Member of the Tennessee Senate from the 20th district
- In office 1984–2012
- Succeeded by: Steven Dickerson

= Joe M. Haynes =

American politician

Joe Mann Haynes (October 8, 1936 – January 26, 2018) was a Democratic state senator from 1984 to 2012 from the 20th district, which comprises part of Davidson County.

==Biography==
Joe M. Haynes graduated from the University of Tennessee in Knoxville with a Bachelor of Science degree in mechanical engineering, and with a J.D. from Nashville School of Law. He was a member and former chairman of the Davidson County Legislative Delegation. He was vice mayor of the City of Goodlettsville from 1986 to 1988, and commissioner from 1976 to 1978. He worked as an attorney and founded his own firm in Goodlettsville, Haynes Freeman & Bracey and was a member of the Nashville Bar Association, as well as one of its former presidents and directors. He was married to Barbara Haynes, Judge of the Third Circuit Court in Davidson County. https://www.nashvillepost.com/politics/people/article/20990456/former-sen-joe-haynes-dies

==Career==
Haynes served as a state senator since the 94th General Assembly and was chairman of the Senate Democratic Caucus and a past chairman of the Senate Government Operations Committee. He also served on the Senate Finance, Ways, and Means Committee, the Senate State and Local Government Committee, the Senate Judiciary Committee, and the Senate Ethics Committee.

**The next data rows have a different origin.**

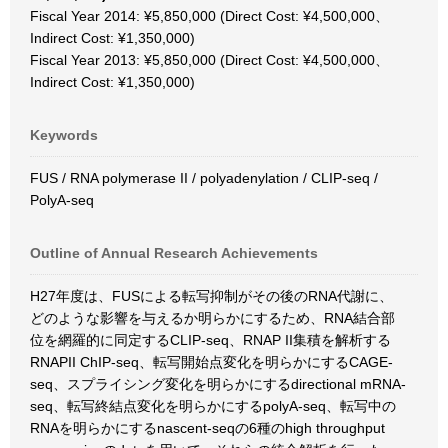
Fiscal Year 2014: ¥5,850,000 (Direct Cost: ¥4,500,000、
Indirect Cost: ¥1,350,000)
Fiscal Year 2013: ¥5,850,000 (Direct Cost: ¥4,500,000、
Indirect Cost: ¥1,350,000)
Keywords
FUS / RNA polymerase II / polyadenylation / CLIP-seq /
PolyA-seq
Outline of Annual Research Achievements
H27年度は、FUSによる転写抑制がその後のRNA代謝に、
どのような影響を与えるか明らかにするため、RNA結合部
位を網羅的に同定するCLIP-seq、RNAP II集積を解析する
RNAPII ChIP-seq、転写開始点変化を明らかにするCAGE-
seq、スプライシング変化を明らかにするdirectional mRNA-
seq、転写終結点変化を明らかにするpolyA-seq、転写中の
RNAを明らかにするnascent-seqの6種のhigh throughput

During his tenure, he served as Senate Democratic Caucus chair for 10 years. He also held positions as caucus treasurer and secretary and caucus majority whip. According to The Tennessean, when Haynes retired, "the chamber adopted a resolution honoring Haynes and calling him a 'distinguished public servant' ... [who] worked on many prominent pieces of legislation, including the 'maternity leave bill, the victim's right bill and major legislation in the areas of domestic violence, ethics reform, education, community corrections and prison funding. '"https://www.nashvillepost.com/politics/people/article/20990456/former-sen-joe-haynes-dies

In December 2006, Joe M. Haynes announced his candidacy for Speaker of the Tennessee Senate, becoming the only Democratic candidate other than John S. Wilder.

==After==
After 28 years of public service, Haynes returned to private practice and died January 26, 2018.